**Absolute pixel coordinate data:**
···

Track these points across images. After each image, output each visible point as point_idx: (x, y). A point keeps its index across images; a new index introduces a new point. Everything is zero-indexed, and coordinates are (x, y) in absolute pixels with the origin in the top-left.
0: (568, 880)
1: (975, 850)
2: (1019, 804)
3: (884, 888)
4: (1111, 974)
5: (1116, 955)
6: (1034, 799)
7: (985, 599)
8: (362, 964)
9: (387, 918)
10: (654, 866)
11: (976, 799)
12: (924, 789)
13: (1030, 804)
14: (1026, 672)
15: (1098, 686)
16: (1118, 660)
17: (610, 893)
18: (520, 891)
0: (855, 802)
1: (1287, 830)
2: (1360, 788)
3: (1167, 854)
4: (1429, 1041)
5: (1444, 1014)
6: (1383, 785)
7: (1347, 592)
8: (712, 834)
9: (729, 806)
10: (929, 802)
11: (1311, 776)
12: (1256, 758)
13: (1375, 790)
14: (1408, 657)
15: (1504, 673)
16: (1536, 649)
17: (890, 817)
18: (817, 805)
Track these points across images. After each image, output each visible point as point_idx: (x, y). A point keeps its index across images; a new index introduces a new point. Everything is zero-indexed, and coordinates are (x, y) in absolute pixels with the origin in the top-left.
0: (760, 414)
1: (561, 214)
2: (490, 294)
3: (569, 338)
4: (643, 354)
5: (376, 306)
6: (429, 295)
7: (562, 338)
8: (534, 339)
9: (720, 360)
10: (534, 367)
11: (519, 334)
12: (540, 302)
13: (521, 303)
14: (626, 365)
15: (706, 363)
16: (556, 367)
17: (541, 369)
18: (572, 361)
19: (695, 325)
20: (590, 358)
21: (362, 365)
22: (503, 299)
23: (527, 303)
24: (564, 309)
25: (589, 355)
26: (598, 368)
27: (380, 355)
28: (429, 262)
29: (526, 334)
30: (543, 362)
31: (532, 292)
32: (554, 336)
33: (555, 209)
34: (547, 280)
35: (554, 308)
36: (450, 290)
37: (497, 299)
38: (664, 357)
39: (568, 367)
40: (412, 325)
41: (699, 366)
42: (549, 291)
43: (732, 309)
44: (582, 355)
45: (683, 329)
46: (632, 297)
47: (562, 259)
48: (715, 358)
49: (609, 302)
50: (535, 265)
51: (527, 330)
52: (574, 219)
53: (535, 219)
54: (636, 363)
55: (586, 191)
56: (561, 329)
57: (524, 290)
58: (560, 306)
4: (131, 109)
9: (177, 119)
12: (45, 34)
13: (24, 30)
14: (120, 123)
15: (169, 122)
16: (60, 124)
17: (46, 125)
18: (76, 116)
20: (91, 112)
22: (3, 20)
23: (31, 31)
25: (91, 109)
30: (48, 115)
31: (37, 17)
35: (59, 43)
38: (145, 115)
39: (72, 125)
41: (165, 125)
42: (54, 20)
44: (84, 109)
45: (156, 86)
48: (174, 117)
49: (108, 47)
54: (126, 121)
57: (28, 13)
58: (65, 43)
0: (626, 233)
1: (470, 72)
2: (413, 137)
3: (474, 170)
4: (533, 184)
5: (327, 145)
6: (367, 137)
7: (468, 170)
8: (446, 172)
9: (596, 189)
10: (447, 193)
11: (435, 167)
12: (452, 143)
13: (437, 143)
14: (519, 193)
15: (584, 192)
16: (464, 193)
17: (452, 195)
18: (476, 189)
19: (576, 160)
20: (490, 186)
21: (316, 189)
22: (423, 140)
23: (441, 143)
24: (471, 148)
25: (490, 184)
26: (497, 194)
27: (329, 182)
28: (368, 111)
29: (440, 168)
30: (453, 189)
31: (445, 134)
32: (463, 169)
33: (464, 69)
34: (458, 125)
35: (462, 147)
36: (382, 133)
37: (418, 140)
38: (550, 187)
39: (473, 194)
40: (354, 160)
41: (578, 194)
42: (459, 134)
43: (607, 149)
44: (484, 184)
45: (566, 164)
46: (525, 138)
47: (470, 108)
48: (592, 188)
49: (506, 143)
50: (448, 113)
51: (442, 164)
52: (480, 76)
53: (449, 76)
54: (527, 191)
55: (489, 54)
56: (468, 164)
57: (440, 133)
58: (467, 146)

···

**What to do:** Please convert the material above into a JSON list of strings, one string per line, leaving out any blank lines.

**Output of the exercise:**
[
  "Track these points across images. After each image, output each visible point as point_idx: (x, y). A point keeps its index across images; a new index introduces a new point. Everything is zero-indexed, and coordinates are (x, y) in absolute pixels with the origin in the top-left.",
  "0: (568, 880)",
  "1: (975, 850)",
  "2: (1019, 804)",
  "3: (884, 888)",
  "4: (1111, 974)",
  "5: (1116, 955)",
  "6: (1034, 799)",
  "7: (985, 599)",
  "8: (362, 964)",
  "9: (387, 918)",
  "10: (654, 866)",
  "11: (976, 799)",
  "12: (924, 789)",
  "13: (1030, 804)",
  "14: (1026, 672)",
  "15: (1098, 686)",
  "16: (1118, 660)",
  "17: (610, 893)",
  "18: (520, 891)",
  "0: (855, 802)",
  "1: (1287, 830)",
  "2: (1360, 788)",
  "3: (1167, 854)",
  "4: (1429, 1041)",
  "5: (1444, 1014)",
  "6: (1383, 785)",
  "7: (1347, 592)",
  "8: (712, 834)",
  "9: (729, 806)",
  "10: (929, 802)",
  "11: (1311, 776)",
  "12: (1256, 758)",
  "13: (1375, 790)",
  "14: (1408, 657)",
  "15: (1504, 673)",
  "16: (1536, 649)",
  "17: (890, 817)",
  "18: (817, 805)",
  "Track these points across images. After each image, output each visible point as point_idx: (x, y). A point keeps its index across images; a new index introduces a new point. Everything is zero-indexed, and coordinates are (x, y) in absolute pixels with the origin in the top-left.",
  "0: (760, 414)",
  "1: (561, 214)",
  "2: (490, 294)",
  "3: (569, 338)",
  "4: (643, 354)",
  "5: (376, 306)",
  "6: (429, 295)",
  "7: (562, 338)",
  "8: (534, 339)",
  "9: (720, 360)",
  "10: (534, 367)",
  "11: (519, 334)",
  "12: (540, 302)",
  "13: (521, 303)",
  "14: (626, 365)",
  "15: (706, 363)",
  "16: (556, 367)",
  "17: (541, 369)",
  "18: (572, 361)",
  "19: (695, 325)",
  "20: (590, 358)",
  "21: (362, 365)",
  "22: (503, 299)",
  "23: (527, 303)",
  "24: (564, 309)",
  "25: (589, 355)",
  "26: (598, 368)",
  "27: (380, 355)",
  "28: (429, 262)",
  "29: (526, 334)",
  "30: (543, 362)",
  "31: (532, 292)",
  "32: (554, 336)",
  "33: (555, 209)",
  "34: (547, 280)",
  "35: (554, 308)",
  "36: (450, 290)",
  "37: (497, 299)",
  "38: (664, 357)",
  "39: (568, 367)",
  "40: (412, 325)",
  "41: (699, 366)",
  "42: (549, 291)",
  "43: (732, 309)",
  "44: (582, 355)",
  "45: (683, 329)",
  "46: (632, 297)",
  "47: (562, 259)",
  "48: (715, 358)",
  "49: (609, 302)",
  "50: (535, 265)",
  "51: (527, 330)",
  "52: (574, 219)",
  "53: (535, 219)",
  "54: (636, 363)",
  "55: (586, 191)",
  "56: (561, 329)",
  "57: (524, 290)",
  "58: (560, 306)",
  "4: (131, 109)",
  "9: (177, 119)",
  "12: (45, 34)",
  "13: (24, 30)",
  "14: (120, 123)",
  "15: (169, 122)",
  "16: (60, 124)",
  "17: (46, 125)",
  "18: (76, 116)",
  "20: (91, 112)",
  "22: (3, 20)",
  "23: (31, 31)",
  "25: (91, 109)",
  "30: (48, 115)",
  "31: (37, 17)",
  "35: (59, 43)",
  "38: (145, 115)",
  "39: (72, 125)",
  "41: (165, 125)",
  "42: (54, 20)",
  "44: (84, 109)",
  "45: (156, 86)",
  "48: (174, 117)",
  "49: (108, 47)",
  "54: (126, 121)",
  "57: (28, 13)",
  "58: (65, 43)",
  "0: (626, 233)",
  "1: (470, 72)",
  "2: (413, 137)",
  "3: (474, 170)",
  "4: (533, 184)",
  "5: (327, 145)",
  "6: (367, 137)",
  "7: (468, 170)",
  "8: (446, 172)",
  "9: (596, 189)",
  "10: (447, 193)",
  "11: (435, 167)",
  "12: (452, 143)",
  "13: (437, 143)",
  "14: (519, 193)",
  "15: (584, 192)",
  "16: (464, 193)",
  "17: (452, 195)",
  "18: (476, 189)",
  "19: (576, 160)",
  "20: (490, 186)",
  "21: (316, 189)",
  "22: (423, 140)",
  "23: (441, 143)",
  "24: (471, 148)",
  "25: (490, 184)",
  "26: (497, 194)",
  "27: (329, 182)",
  "28: (368, 111)",
  "29: (440, 168)",
  "30: (453, 189)",
  "31: (445, 134)",
  "32: (463, 169)",
  "33: (464, 69)",
  "34: (458, 125)",
  "35: (462, 147)",
  "36: (382, 133)",
  "37: (418, 140)",
  "38: (550, 187)",
  "39: (473, 194)",
  "40: (354, 160)",
  "41: (578, 194)",
  "42: (459, 134)",
  "43: (607, 149)",
  "44: (484, 184)",
  "45: (566, 164)",
  "46: (525, 138)",
  "47: (470, 108)",
  "48: (592, 188)",
  "49: (506, 143)",
  "50: (448, 113)",
  "51: (442, 164)",
  "52: (480, 76)",
  "53: (449, 76)",
  "54: (527, 191)",
  "55: (489, 54)",
  "56: (468, 164)",
  "57: (440, 133)",
  "58: (467, 146)"
]